*WHAT TO PRODUCE:* Each line of the material below is to be written out exactly. Leave out any picture.

Start of Block

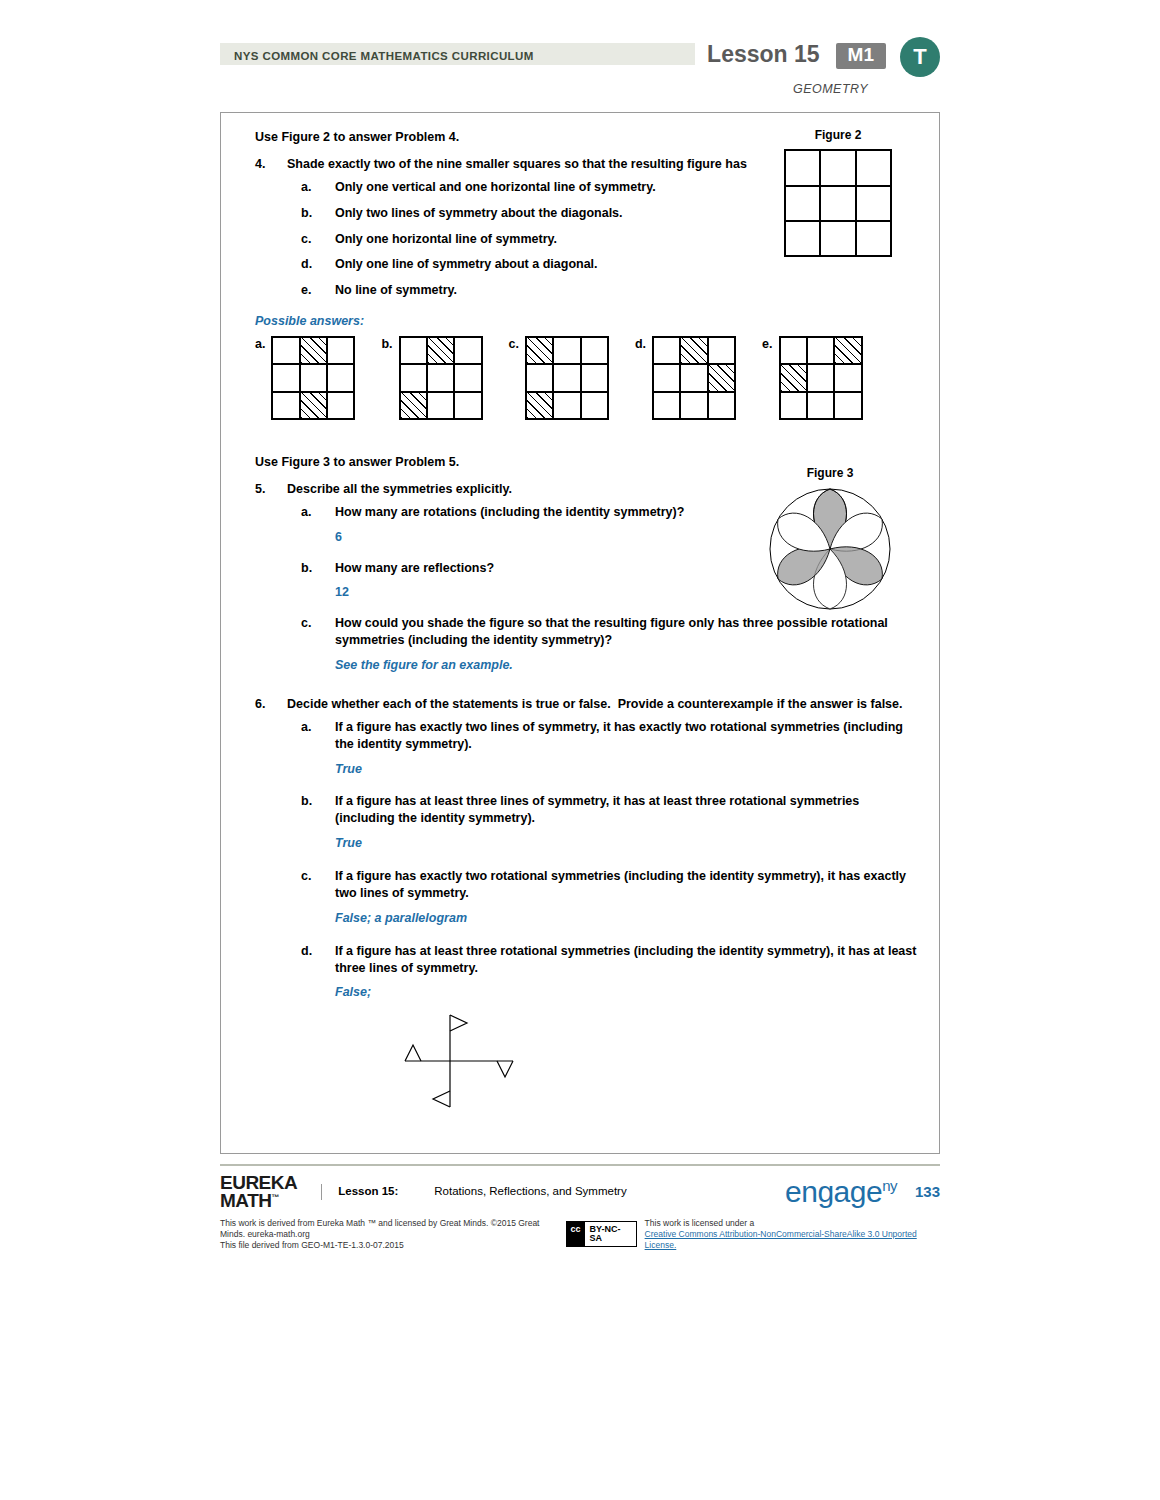NYS COMMON CORE MATHEMATICS CURRICULUM
Lesson 15
M1
T
GEOMETRY
Figure 2
Use Figure 2 to answer Problem 4.
4.
Shade exactly two of the nine smaller squares so that the resulting figure has
a. Only one vertical and one horizontal line of symmetry.
b. Only two lines of symmetry about the diagonals.
c. Only one horizontal line of symmetry.
d. Only one line of symmetry about a diagonal.
e. No line of symmetry.
Possible answers:
a.
b.
c.
d.
e.
Figure 3
Use Figure 3 to answer Problem 5.
5.
Describe all the symmetries explicitly.
a. How many are rotations (including the identity symmetry)?
6
b. How many are reflections?
12
c. How could you shade the figure so that the resulting figure only has three possible rotational symmetries (including the identity symmetry)?
See the figure for an example.
6.
Decide whether each of the statements is true or false. Provide a counterexample if the answer is false.
a. If a figure has exactly two lines of symmetry, it has exactly two rotational symmetries (including the identity symmetry).
True
b. If a figure has at least three lines of symmetry, it has at least three rotational symmetries (including the identity symmetry).
True
c. If a figure has exactly two rotational symmetries (including the identity symmetry), it has exactly two lines of symmetry.
False; a parallelogram
d. If a figure has at least three rotational symmetries (including the identity symmetry), it has at least three lines of symmetry.
False;
EUREKA
MATH™
Lesson 15: Rotations, Reflections, and Symmetry
engageny
133
This work is derived from Eureka Math ™ and licensed by Great Minds. ©2015 Great Minds. eureka-math.org
This file derived from GEO-M1-TE-1.3.0-07.2015
cc BY-NC-SA This work is licensed under a
Creative Commons Attribution-NonCommercial-ShareAlike 3.0 Unported License.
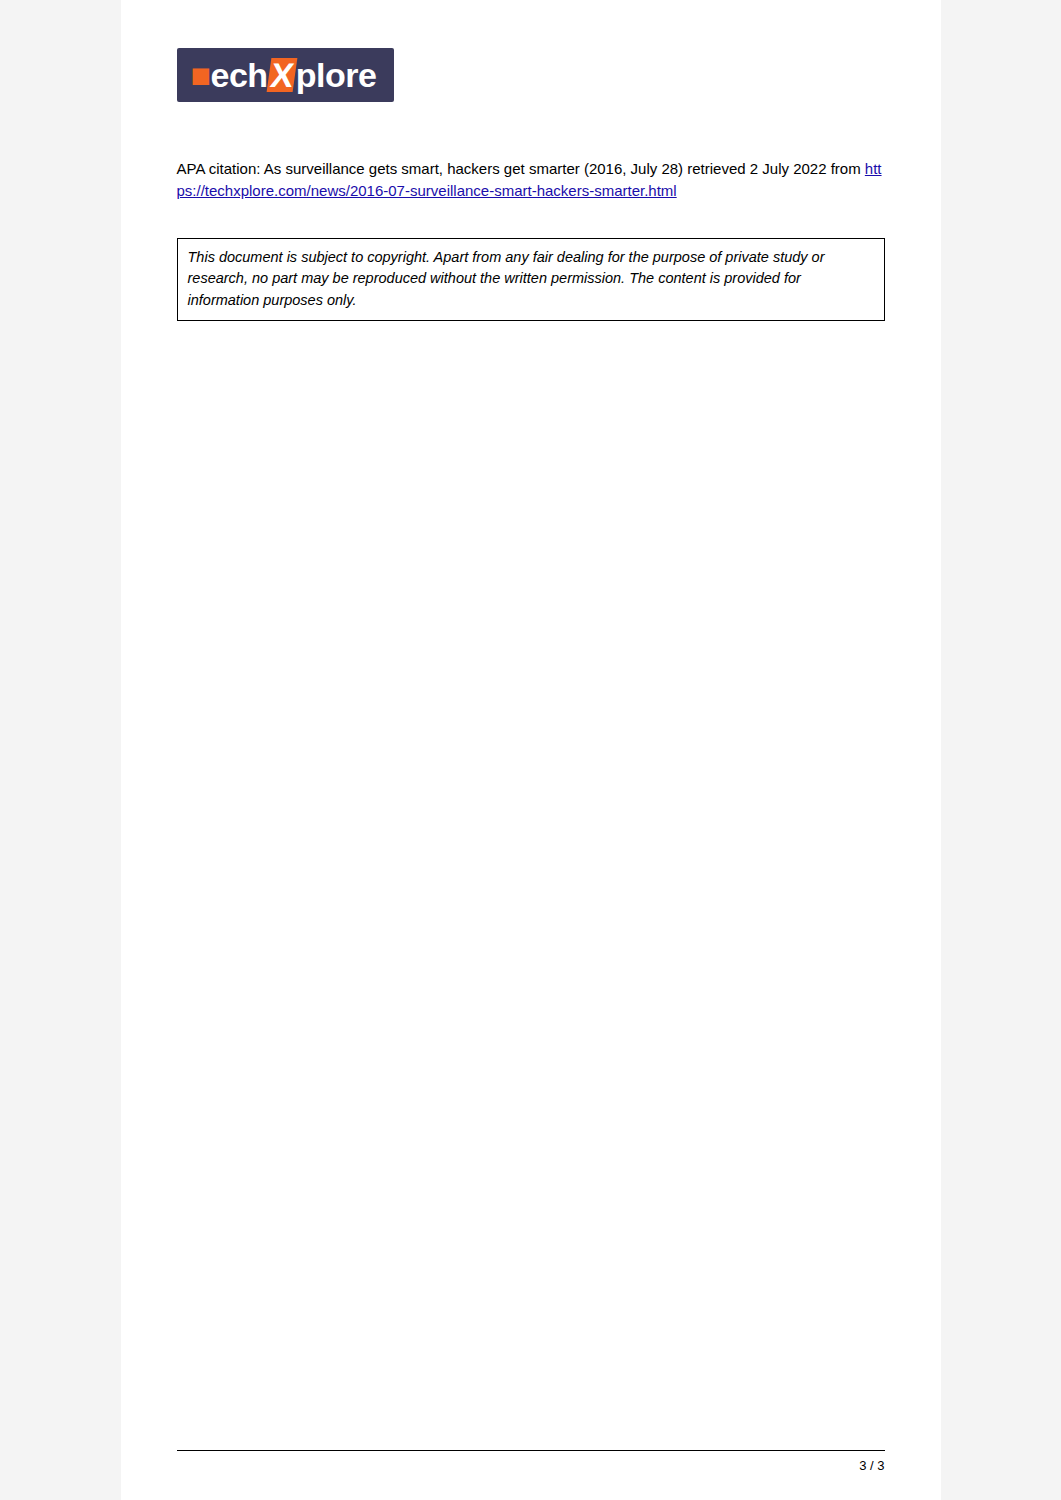■echXplore
APA citation: As surveillance gets smart, hackers get smarter (2016, July 28) retrieved 2 July 2022 from https://techxplore.com/news/2016-07-surveillance-smart-hackers-smarter.html
This document is subject to copyright. Apart from any fair dealing for the purpose of private study or research, no part may be reproduced without the written permission. The content is provided for information purposes only.
3 / 3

End of Block

*ANSWER SECTION:*
NYS COMMON CORE MATHEMATICS CURRICULUM
Lesson 15
M1
T
GEOMETRY
Figure 2
Use Figure 2 to answer Problem 4.
4.
Shade exactly two of the nine smaller squares so that the resulting figure has
a. Only one vertical and one horizontal line of symmetry.
b. Only two lines of symmetry about the diagonals.
c. Only one horizontal line of symmetry.
d. Only one line of symmetry about a diagonal.
e. No line of symmetry.
Possible answers:
a.
b.
c.
d.
e.
Figure 3
Use Figure 3 to answer Problem 5.
5.
Describe all the symmetries explicitly.
a. How many are rotations (including the identity symmetry)?
6
b. How many are reflections?
12
c. How could you shade the figure so that the resulting figure only has three possible rotational symmetries (including the identity symmetry)?
See the figure for an example.
6.
Decide whether each of the statements is true or false. Provide a counterexample if the answer is false.
a. If a figure has exactly two lines of symmetry, it has exactly two rotational symmetries (including the identity symmetry).
True
b. If a figure has at least three lines of symmetry, it has at least three rotational symmetries (including the identity symmetry).
True
c. If a figure has exactly two rotational symmetries (including the identity symmetry), it has exactly two lines of symmetry.
False; a parallelogram
d. If a figure has at least three rotational symmetries (including the identity symmetry), it has at least three lines of symmetry.
False;
EUREKA
MATH™
Lesson 15: Rotations, Reflections, and Symmetry
engageny
133
This work is derived from Eureka Math ™ and licensed by Great Minds. ©2015 Great Minds. eureka-math.org
This file derived from GEO-M1-TE-1.3.0-07.2015
cc BY-NC-SA This work is licensed under a
Creative Commons Attribution-NonCommercial-ShareAlike 3.0 Unported License.
■echXplore
APA citation: As surveillance gets smart, hackers get smarter (2016, July 28) retrieved 2 July 2022 from https://techxplore.com/news/2016-07-surveillance-smart-hackers-smarter.html
This document is subject to copyright. Apart from any fair dealing for the purpose of private study or research, no part may be reproduced without the written permission. The content is provided for information purposes only.
3 / 3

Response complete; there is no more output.